In 1856, she married professional soldier Joaquín María Miranda in Madrid, and she accompanied him to Valencia, Granada, and Saragossa. They had four children. He died in Ocaña, Spain on 24 July 1884.

She published the novel Quien bien ama nunca olvida (Who Loves Well Never Forgets) and the poetry collection A S.M. el Rey en la muerte de su inocente y augusto hijo el Príncipe de Asturias (To H.M. the King on the death of his innocent and august son the Prince of Asturias) in 1850. Her compositions appear in the books Corona poética ofrecida a SS.MM. la Reina Doña Isabel II y el Rey Don Francisco de Asís María, con motivo del nacimiento de su Augusta hija S.A.R. la Serma. Sra. Princesa Doña María Isabel Francisca de Borbón, en nombre de los poetas españoles (1851), Escritoras españolas contemporáneas (1880), and Poetas contemporáneos (1883). She was the lyricist of the "Hymn of Alfonso XII".

She died in Saragossa on December 1899. Her remains were moved to Madrid in 1911.

==Las violetas==
In 1850, Cabrera y Heredia's poetry collection Las violetas (Violets) was published by Imprenta de la Reforma, with a preface by Gregorio Romero de Larrañaga. The book included 76 poems written between May 1847 and May 1850. The title refers to the evocative power of violets, whose scent transported her back to her childhood; that is why her poems are dedicated to her mother, her father, her sisters, and friends. Two are dedicated to Paulina Cabrero y Martínez, a composer and a singer in the Madrid court. Some of her feelings are expressed in vocabulary typical of love poems, leading some to interpret them as homoerotic.

Cabrera y Heredia constantly draws on nature in her poetry to reflect her state of mind. Ruins also appear as a symbol of the end of life, and she invokes common Romantic images such as the storm, gale, and specters. However, when she refers to unrequited love, she writes more intimate and personal poems. She identifies love with the flowers that give the work its title.

Some of the compositions (e.g. "Las golondrinas" (The Swallows), "Ausencia" (Absence), "A una bella" (To a Beautiful)) were influenced by the work of Gustavo Adolfo Bécquer.

==Hermandad Lírica==
By publishing two poems in the work Los hijos de Eva.

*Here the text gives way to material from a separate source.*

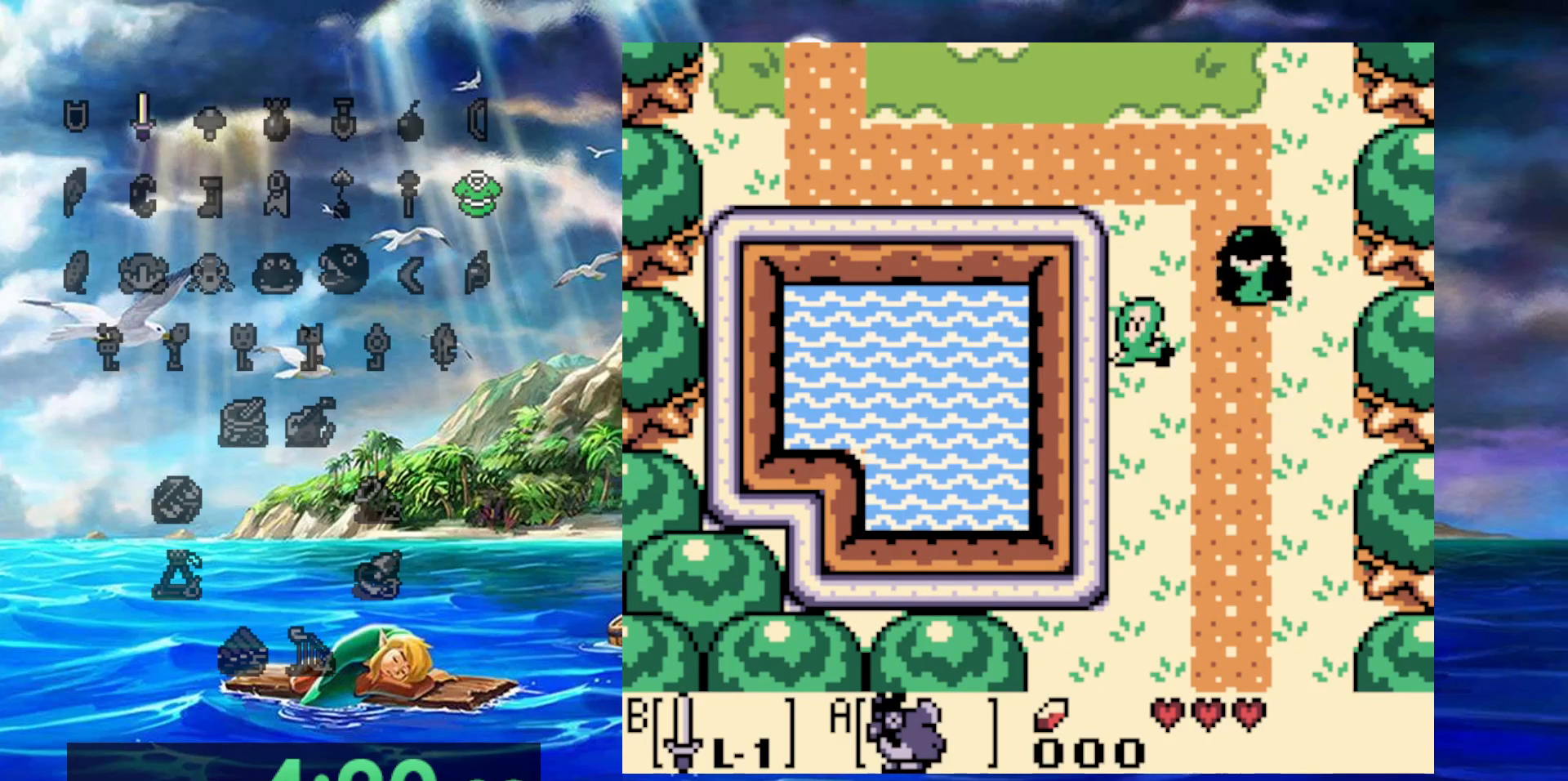
{"dt_ms": 500, "buttons": ["DPAD_UP"], "events": []}
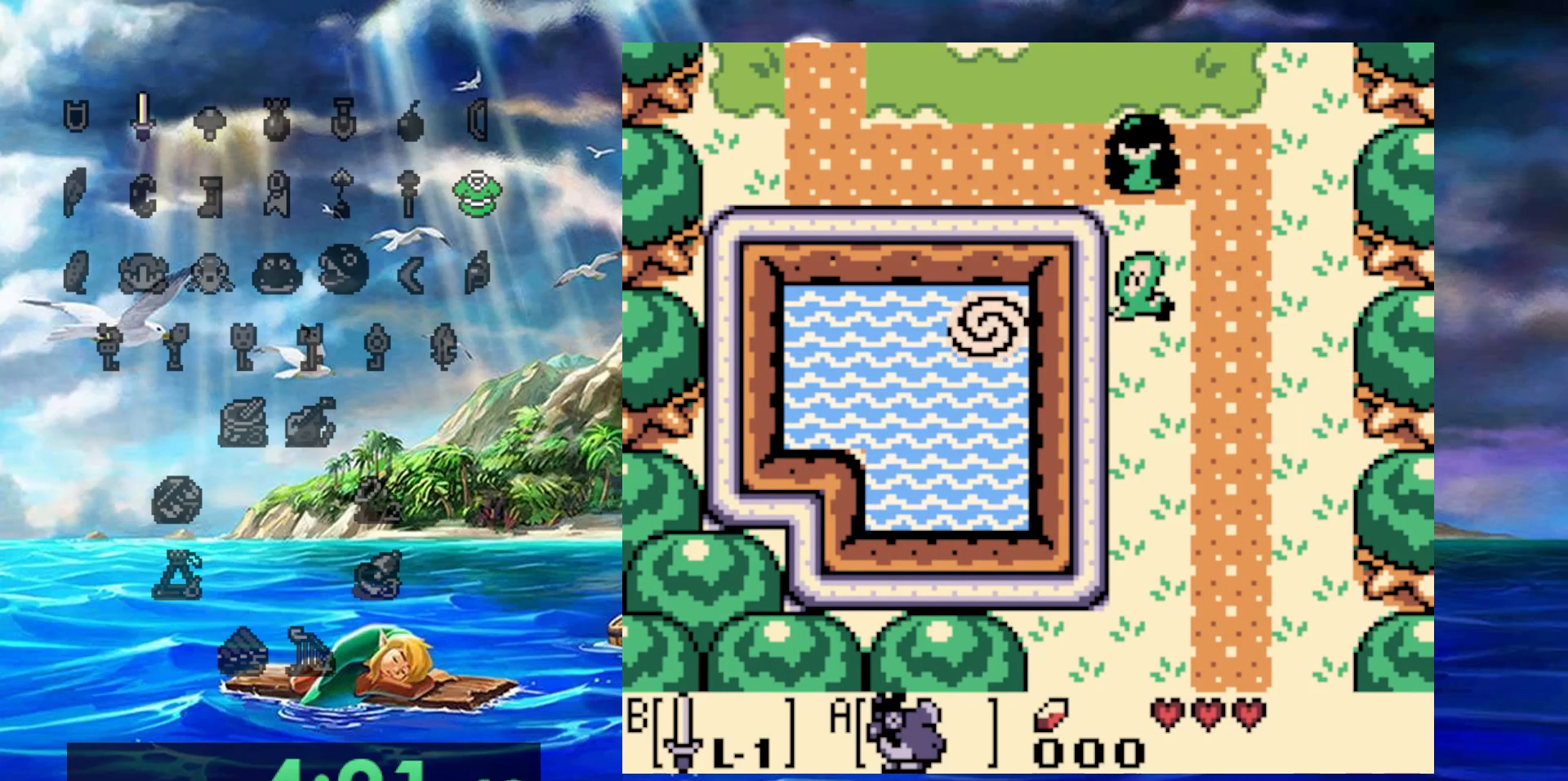
{"dt_ms": 500, "buttons": ["DPAD_UP"], "events": []}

Semanario de literatura, ciencias y arte (The Children of Eve. Literature, Science and Art Weekly), under the direction of Ventura Ruiz Aguilera, Cabrera y Heredia came into contact with a group of Romantic poets known as Hermandad Lírica (The Lyrical Sisterhood). The sisterhood's most prominent writer was Carolina Coronado. Other members included Amalia Fenollosa, Robustiana Armiño, and Vicenta García Miranda. All were born around 1820, belonged to the bourgeoisie, were self-taught, and shared a friendship of mutual encouragement and support through letters written to each other. They often discussed topics such as the painful fate of women and the injustice and oppression to which they were subjected. They claimed access to culture, intellectual activity, and status as writers. Cabrera y Heredia wrote complaints about the harassment the writers suffered.

==Recognition==
Dolores Cabrera y Heredia enjoyed the favor of the public and critics, and was awarded several literary honors. In 1860, she was received as an academic and professor of the Academy of Sciences and Letters of the Artistic and Literary Lyceum of Granada; in 1865 she was declared a faculty member of the Literature Section of the Artistic and Literary Lyceum of Zaragoza. In 1869, she joined the Artistic and Women's Literature Athenaeum in Madrid, of which she was a merit partner.

In the last years of her life she was blind, which led Jerónimo Borao to dedicate a sonnet to her on 8 December 1874, entitled: "A Doña Dolores Cabrera de Miranda. Distinguida poetisa privada de la vista" (To Dolores Cabrera de Miranda: Distinguished Poet Deprived of Sight). The poet Miguel Agustín Príncipe also dedicated a fable to her in his 1861 work Fábulas en verso castellano y en variedad de metros (Fables in Castilian Verse and in a Variety of Meters).